- PASSAGE TO READ -
Tagliolini with Taleggio and Black Truffle
With just one mouthful of this Northern Italian recipe for tagliolini with taleggio and black truffle, you will fully understand why truffles are the most prized of foraged foods and have been called the diamonds of the kitchen!
Tagliolini al tartufo con taleggio.
The other day my hubby came home with a bag of black truffles! Yes a whole bag! 20 truffles! In many parts of the world you’d pay a fortune for that! In fact, black truffles are often referred to as ‘black gold’! But, we are lucky enough to live in a part of Italy where these truffles are quite plentiful, especially in the autumn.
My hubby is a family doctor in a mountain village and his patients often bring him presents of foraged foods or homemade yummies! Last week it was black truffles; the week before, honey mushrooms with which I made a wonderful pasta with white ragu and wild mushrooms!
Truffles in Italy.
There are two kinds of truffles found in Italy; white and black. Black truffles are harvested in autumn and winter. So it’s truffle season now! These truffles can be found in a number of parts of Italy. Because they are more common than white truffles, they cost less, but are still highly valued in the kitchen.

- EXERCISE OBJECTIVE -
Can you extend the piece on tagliolini with taleggio and black truffle, starting right after its final sentence? The entries that follow have no connection to the text on tagliolini with taleggio and black truffle.

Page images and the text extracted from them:
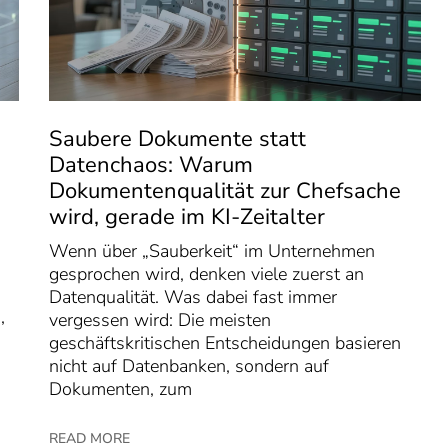
-
Saubere Dokumente statt
Datenchaos: Warum
Dokumentenqualität zur Chefsache
wird, gerade im KI-Zeitalter
Wenn über „Sauberkeit“ im Unternehmen
gesprochen wird, denken viele zuerst an
Datenqualität. Was dabei fast immer
,
vergessen wird: Die meisten
geschäftskritischen Entscheidungen basieren
nicht auf Datenbanken, sondern auf
Dokumenten, zum
READ MORE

- RESPONSE TO THE EXERCISE -
White truffles are rarer. They are found mostly in Piemonte/Piedmont. The most famous white truffles come from the countryside around the cities of Alba and Asti. However, they are also found in la Marche near Urbino, in Molise and Abruzzo and in Tuscany.
So, what is a truffle?
In short, truffles are a fungus that grows near tree roots. In fact, this subterranean mushroom is found among the roots of chestnut, oak, hazel, and beech trees. The word truffle comes from the Latin ‘tuber’, meaning outgrowth. Truffles date back to as early as the Sumerians and ancient Egyptians, who loved them and ate them coated in goose fat!
A little truffle history.
In the Middle Ages, truffles became unpopular. This is because, the church believed that because of the exotic aroma, truffles were the creation of the devil. They were even known as the ‘witch’s fare’. And, for centuries, very few people ate them. During the Renaissance, truffles became popular again. Louis XIV of France was fascinated by truffles and even tried, unsuccessfully, to cultivate them!
In the 1700s the white truffle from Piemonte was considered by all the European courts to be a choice delicacy. Truffle hunting became court entertainment. Guests and foreign ambassadors to Turin were invited to take part. Between the end of the 17th and the beginning of the 18th century, the Italian kings Vittorio Amedeo II and Carlo Emanuele III were serious truffle hunters.
Today truffles are considered among the most sought after delicacies. Although there is some truffle farming in France, Italy and other countries, it is an expensive undertaking. It takes up to 30 years for a truffle orchard to reach full production because truffles have to be farmed with their host tree!
Pasta recipes with truffles.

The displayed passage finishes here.